_EXERCISE_:
Copy every line of text in the material below word for word, leaving the pictures out of your answer.
-------- GIVEN DATA
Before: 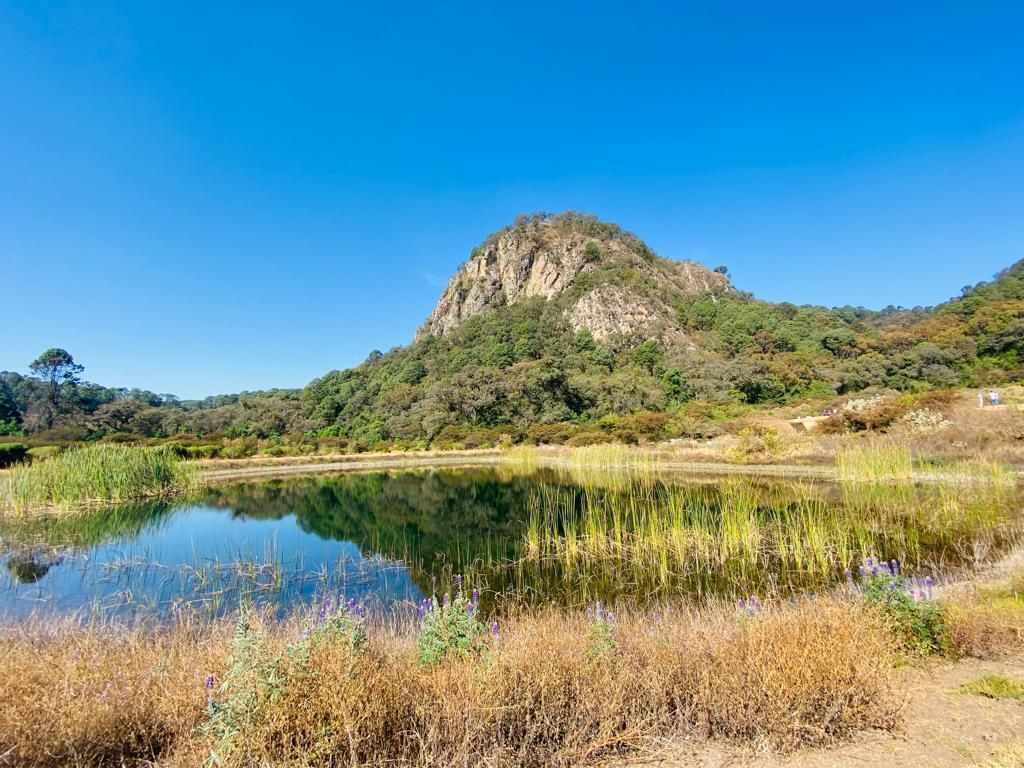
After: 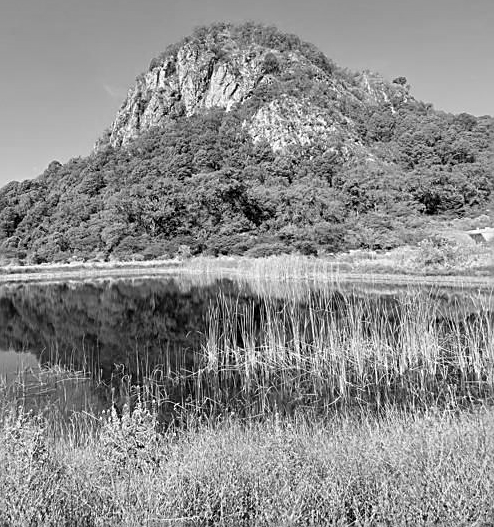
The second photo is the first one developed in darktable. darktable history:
crop: left 31.379%, top 24.658%, right 20.326%, bottom 6.628%
monochrome: on, module defaults
sharpen: on, module defaults
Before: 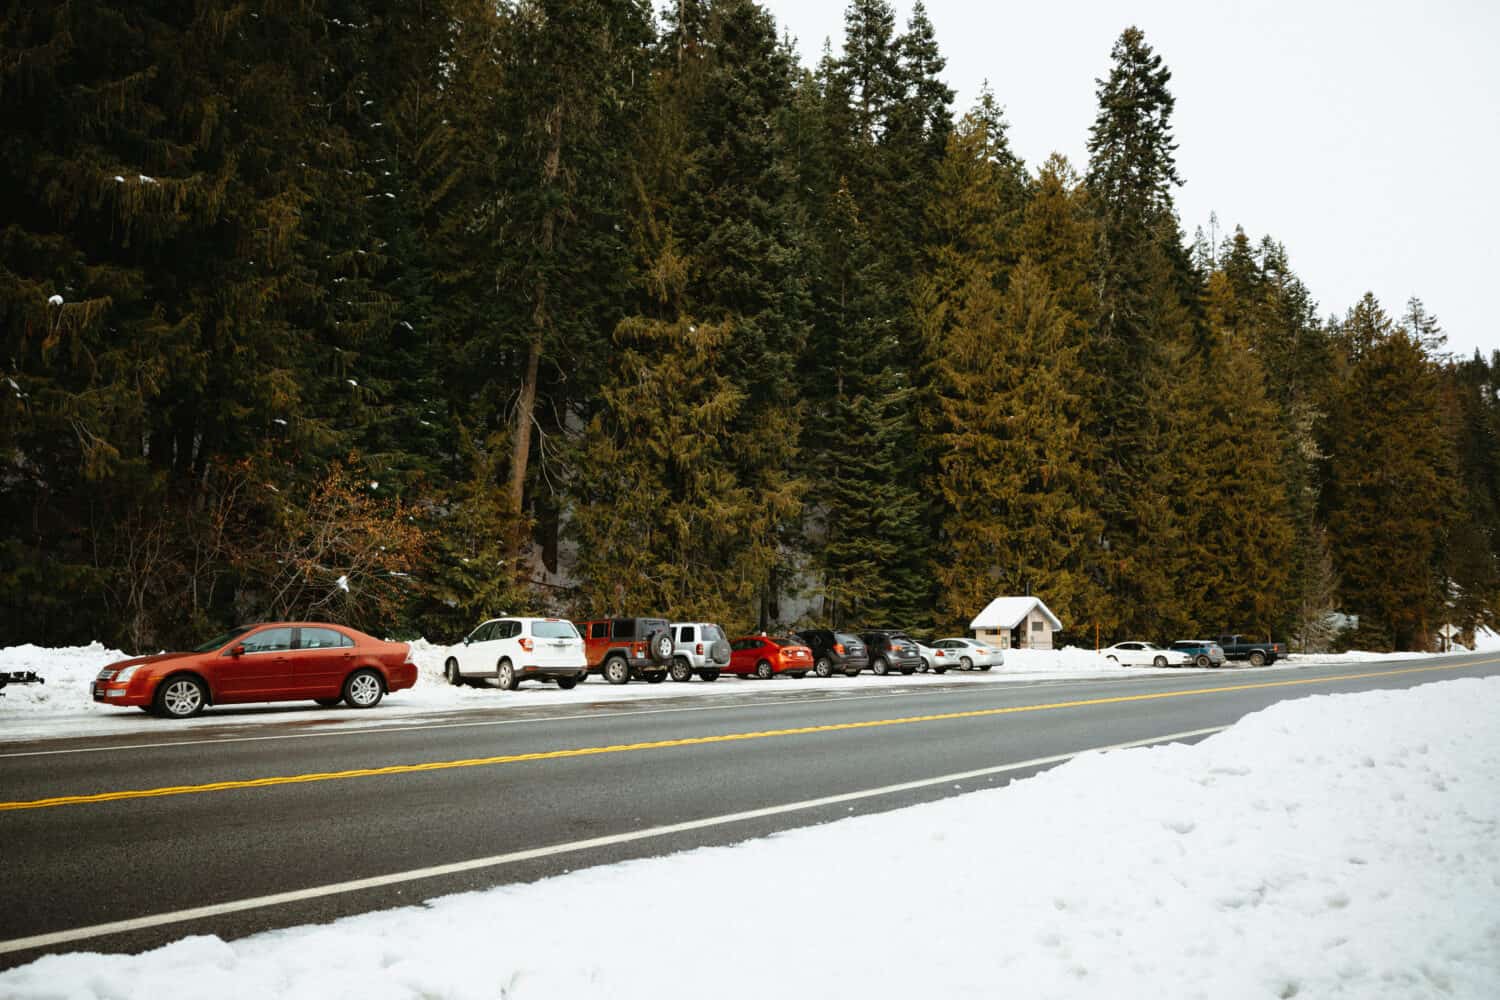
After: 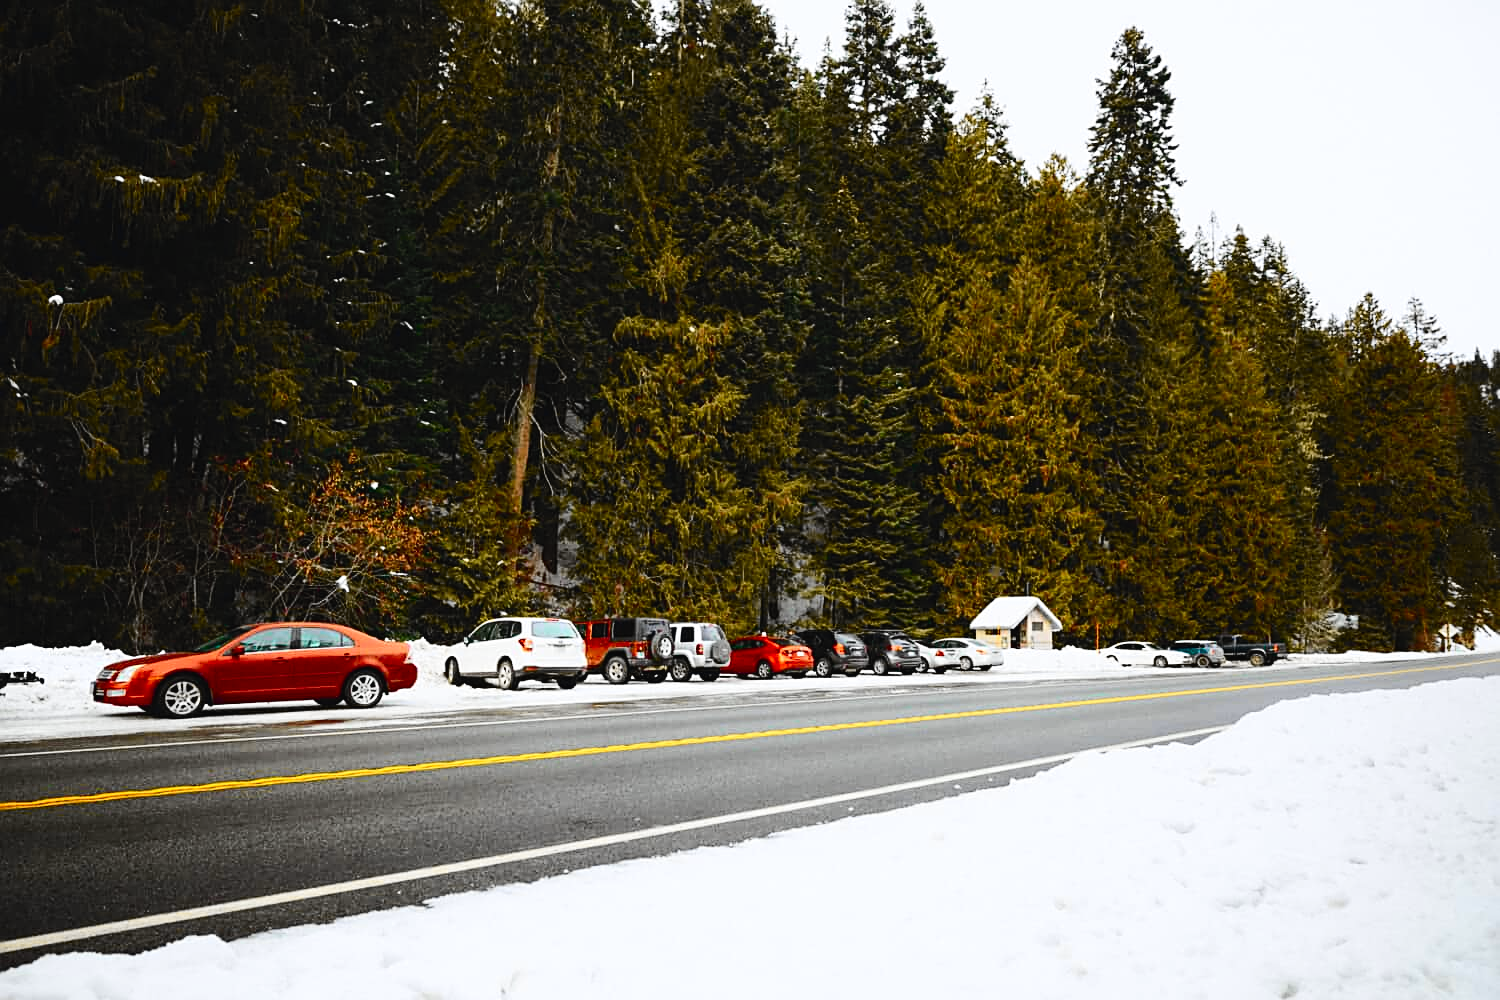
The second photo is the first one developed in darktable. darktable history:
----------------
_TASK ANSWER_:
Before: 
After: 
The second photo is the first one developed in darktable. darktable history:
crop: left 31.379%, top 24.658%, right 20.326%, bottom 6.628%
monochrome: on, module defaults
sharpen: on, module defaults
Before: 
After: 
The second photo is the first one developed in darktable. darktable history:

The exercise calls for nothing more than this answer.